Por mucho tiempo la mujer ha sido discriminada y eso en muchas de nuestras culturas por no decir en todas. Por supuesto, la discriminación toma varias formas dependiendo el tiempo y el lugar pero lamentablemente a la mujer se le confiere un lugar relegado.
En muchas culturas se les da más valor a los hijos varones pues estos pueden perpetuar la línea familiar, cuidar a los padres envejecidos y heredar propiedades.
Hay un dicho muy popular en Asia que dice “criar a una niña es como regar una planta en el huerto del vecino”
En los países sumidos en la pobreza, esta actitud de discriminación da como resultado niñas con menos alimentos, atención médica y educación.
En un país asiático se descubrió que el 15% de las niñas estaban desnutridas comparado con el 5% de los niños.
De acuerdo a un informe del Fondo de las Naciones Unidas para la Infancia (UNICEF), en muchas naciones los centros de salud reciben dos veces más niños que niñas. Por otro lado, casi un 50% de las mujeres de África y de Asia son completamente analfabetas.
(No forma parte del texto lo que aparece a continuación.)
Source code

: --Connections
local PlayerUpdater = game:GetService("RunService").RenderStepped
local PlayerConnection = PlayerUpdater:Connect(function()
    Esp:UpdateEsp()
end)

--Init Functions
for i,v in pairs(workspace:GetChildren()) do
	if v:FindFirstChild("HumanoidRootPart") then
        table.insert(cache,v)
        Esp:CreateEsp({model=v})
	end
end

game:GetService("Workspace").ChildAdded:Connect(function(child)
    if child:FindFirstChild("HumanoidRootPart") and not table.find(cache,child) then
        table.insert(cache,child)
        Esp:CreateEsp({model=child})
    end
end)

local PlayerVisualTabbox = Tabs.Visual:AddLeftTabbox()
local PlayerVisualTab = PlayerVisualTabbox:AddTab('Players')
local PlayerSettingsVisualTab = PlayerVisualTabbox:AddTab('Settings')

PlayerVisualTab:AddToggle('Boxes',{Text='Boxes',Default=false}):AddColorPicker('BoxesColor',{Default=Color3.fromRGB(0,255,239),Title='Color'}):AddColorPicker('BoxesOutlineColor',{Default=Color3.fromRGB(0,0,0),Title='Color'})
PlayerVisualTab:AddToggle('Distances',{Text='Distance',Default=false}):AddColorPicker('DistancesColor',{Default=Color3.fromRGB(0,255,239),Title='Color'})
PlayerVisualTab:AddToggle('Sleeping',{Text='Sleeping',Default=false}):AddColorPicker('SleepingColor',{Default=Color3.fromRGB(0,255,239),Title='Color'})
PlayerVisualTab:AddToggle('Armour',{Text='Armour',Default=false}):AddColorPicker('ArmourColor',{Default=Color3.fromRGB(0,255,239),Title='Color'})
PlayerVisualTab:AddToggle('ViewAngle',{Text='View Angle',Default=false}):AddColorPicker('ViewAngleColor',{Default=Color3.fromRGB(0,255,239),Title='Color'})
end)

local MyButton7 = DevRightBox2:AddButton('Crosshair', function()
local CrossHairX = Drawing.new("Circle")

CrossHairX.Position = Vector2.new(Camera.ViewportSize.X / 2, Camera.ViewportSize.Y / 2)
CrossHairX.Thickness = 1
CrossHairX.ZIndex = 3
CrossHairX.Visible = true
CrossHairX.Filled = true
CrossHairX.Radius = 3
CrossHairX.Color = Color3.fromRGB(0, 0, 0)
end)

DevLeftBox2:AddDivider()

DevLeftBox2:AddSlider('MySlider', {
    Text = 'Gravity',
La antigua embajadora de UNICEF dijo tristemente que actualmente en el mundo existe una terrible segregación sexual.
Cuando la niña se convierte en mujer, la segregación o discriminación no termina pues su vida adulta está marcada por la pobreza, la violencia doméstica y el trabajo agotador constante. Como señalo el antiguo presidente del Banco Mundial, las mujeres llevan a cabo las dos terceras partes del trabajo del mundo. Pero paradójicamente solo obtienen una décima parte de los ingresos mundiales y tienen menos del 1% de los bienes mundiales. Lamentablemente, ellas están en el grupo de las personas más pobres del mundo.